Parallèlement, Eisenhower laisse l’Armée rouge prendre la capitale allemande et Prague sans se préoccuper des considérations politiques de Churchill. En moins d’un an, il atteint le but qui lui avait été fixé. Il obtient la capitulation sans condition de l’Allemagne à Reims le 7 mai 1945. Au lendemain de la guerre, Eisenhower succède à Marshall et dirige la démobilisation des troupes américaines.

Sa grande popularité et ses qualités intrinsèques lui permettront de briguer deux mandats présidentiels sous l’étiquette républicaine de 1952 à 1960. Le 28 mars 1969, Eisenhower s’éteint au Walter Reed Army Hospital de Washington D.C. Le monde entier rendra un vibrant hommage à cet homme qui, pendant un quart de siècle aura marqué de son empreinte l’histoire de son pays et celle du monde.

La décision la plus importante de sa vie

La date du débarquement est fixée au 5 juin, mais le temps, capricieux, va en décider autrement. En effet, le bon déroulement des opérations Neptune et Overlord dépend en partie des conditions météorologiques. Le 4 au matin, le group captain James Martin Stagg, qui dirige le service météorologique, signale que le front froid prévu pour le mercredi 7 juin avec un « ciel couvert, moins de 150 mètres de plafond par moment, vent force 4 à 5 temporairement 6 » va traverser la mer de la Manche avec 24 à 36 heures d’avance sur les prévisions.

Il annonce la nouvelle aux membres du SHAEF au briefing du soir tout en prévoyant une amélioration pour le 5 en soirée. Par précaution, Eisenhower décide de retarder les opérations de 24 heures. Tout report trop important mettrait en péril l’opération. Eisenhower décide alors de lancer l’attaque le 6 juin. C’est la décision la plus difficile qu’il ait eu à prendre : « Il était difficile d’imaginer un cas de conscience aussi déchirant […] Si les événements venaient confirmer ces prévisions, je porterais jusqu’à ma mort le fardeau insoutenable de la responsabilité d’avoir envoyé stupidement au sacrifice des milliers de soldats ». Il démontre, à cette occasion, sa grande force de caractère.
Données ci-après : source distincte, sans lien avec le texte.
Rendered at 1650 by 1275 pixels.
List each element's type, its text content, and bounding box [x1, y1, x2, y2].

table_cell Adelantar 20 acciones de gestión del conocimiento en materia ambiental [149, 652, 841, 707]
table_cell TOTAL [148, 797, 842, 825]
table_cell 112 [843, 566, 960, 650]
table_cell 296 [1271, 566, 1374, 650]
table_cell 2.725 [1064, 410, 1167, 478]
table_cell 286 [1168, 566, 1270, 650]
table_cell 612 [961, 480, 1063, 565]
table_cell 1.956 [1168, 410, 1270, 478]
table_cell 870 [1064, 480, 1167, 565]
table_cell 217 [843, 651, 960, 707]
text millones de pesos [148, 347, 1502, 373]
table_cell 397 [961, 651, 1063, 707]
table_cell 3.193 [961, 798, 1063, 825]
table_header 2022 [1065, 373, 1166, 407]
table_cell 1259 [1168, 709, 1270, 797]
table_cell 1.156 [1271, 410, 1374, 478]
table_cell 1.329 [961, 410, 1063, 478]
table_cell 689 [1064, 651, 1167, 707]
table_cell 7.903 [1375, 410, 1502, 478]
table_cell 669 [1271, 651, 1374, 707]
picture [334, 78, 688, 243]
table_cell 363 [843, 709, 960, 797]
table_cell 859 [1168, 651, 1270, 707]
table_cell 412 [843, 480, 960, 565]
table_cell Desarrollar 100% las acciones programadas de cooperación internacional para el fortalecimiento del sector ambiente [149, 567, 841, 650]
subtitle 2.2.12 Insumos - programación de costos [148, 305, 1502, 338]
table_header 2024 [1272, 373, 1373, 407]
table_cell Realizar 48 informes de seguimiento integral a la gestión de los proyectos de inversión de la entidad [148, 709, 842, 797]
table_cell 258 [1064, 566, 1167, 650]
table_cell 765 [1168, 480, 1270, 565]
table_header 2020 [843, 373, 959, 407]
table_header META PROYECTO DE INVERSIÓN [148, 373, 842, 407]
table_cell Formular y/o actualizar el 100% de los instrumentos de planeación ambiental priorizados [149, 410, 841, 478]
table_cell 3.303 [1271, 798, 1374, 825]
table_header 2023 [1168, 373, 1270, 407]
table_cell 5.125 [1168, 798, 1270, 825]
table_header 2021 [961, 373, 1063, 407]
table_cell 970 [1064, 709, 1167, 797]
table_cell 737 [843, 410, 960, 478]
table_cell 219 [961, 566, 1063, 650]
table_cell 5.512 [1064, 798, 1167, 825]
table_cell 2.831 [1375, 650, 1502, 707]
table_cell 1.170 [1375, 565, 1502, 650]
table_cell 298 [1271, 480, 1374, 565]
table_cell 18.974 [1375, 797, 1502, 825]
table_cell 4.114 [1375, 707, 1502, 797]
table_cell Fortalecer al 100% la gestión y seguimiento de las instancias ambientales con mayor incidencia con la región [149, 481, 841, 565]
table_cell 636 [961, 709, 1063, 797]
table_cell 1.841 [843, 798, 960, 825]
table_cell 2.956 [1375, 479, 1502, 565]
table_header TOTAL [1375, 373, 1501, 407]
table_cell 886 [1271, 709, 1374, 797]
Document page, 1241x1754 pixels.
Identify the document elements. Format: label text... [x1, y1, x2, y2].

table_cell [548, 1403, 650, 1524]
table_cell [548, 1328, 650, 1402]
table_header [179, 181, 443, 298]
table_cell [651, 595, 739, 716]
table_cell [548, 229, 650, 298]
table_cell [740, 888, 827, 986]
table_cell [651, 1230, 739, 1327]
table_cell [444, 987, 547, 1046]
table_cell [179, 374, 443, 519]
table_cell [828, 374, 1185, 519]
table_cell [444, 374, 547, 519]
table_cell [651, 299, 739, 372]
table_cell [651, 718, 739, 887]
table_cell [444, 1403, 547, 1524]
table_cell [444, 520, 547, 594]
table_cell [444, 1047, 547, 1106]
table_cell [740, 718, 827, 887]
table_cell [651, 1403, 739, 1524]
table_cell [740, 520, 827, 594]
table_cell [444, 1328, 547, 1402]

The Ike’s Great Crusade Message

Soldats, Marins et Aviateurs des Forces Expéditionnaires alliées !

Vous êtes sur le point de vous embarquer pour la grande croisade vers laquelle ont tendu tous nos efforts pendant de longs mois. Les yeux du monde sont fixés sur vous. Les espoirs, les prières de tous les peuples épris de liberté vous accompagnent. Avec nos valeureux alliés et nos frères d’armes des autres fronts, vous détruirez la machine de guerre allemande, vous anéantirez le joug de la tyrannie que les nazis exercent sur les peuples d’Europe et vous apporterez la sécurité dans un monde libre.

Votre tâche ne sera pas facile. Votre ennemi est bien entraîné, bien équipé et dur au combat. Il luttera sauvagement.

Mais nous sommes en 1944 ! Beaucoup de choses ont changé depuis le triomphe nazi des années 1940-41. Les Nations unies ont infligé de grandes défaites aux allemands, dans des combats d’homme à homme. Notre offensive aérienne a sérieusement diminuée leur capacité à faire la guerre sur terre et dans les airs. Notre effort de guerre nous a donné une supériorité écrasante en armes et munitions, et a mis à notre disposition d’importantes réserves d’hommes bien entraînés. Le cours de la bataille a tourné ! Les hommes libres du monde marchent ensemble vers la Victoire !

J’ai totalement confiance en votre courage, votre dévouement et votre compétence dans la bataille. Nous n’accepterons que la Victoire totale !

Bonne chance ! Et implorons la bénédiction de Dieu Tout-Puissant sur cette grande et noble entreprise.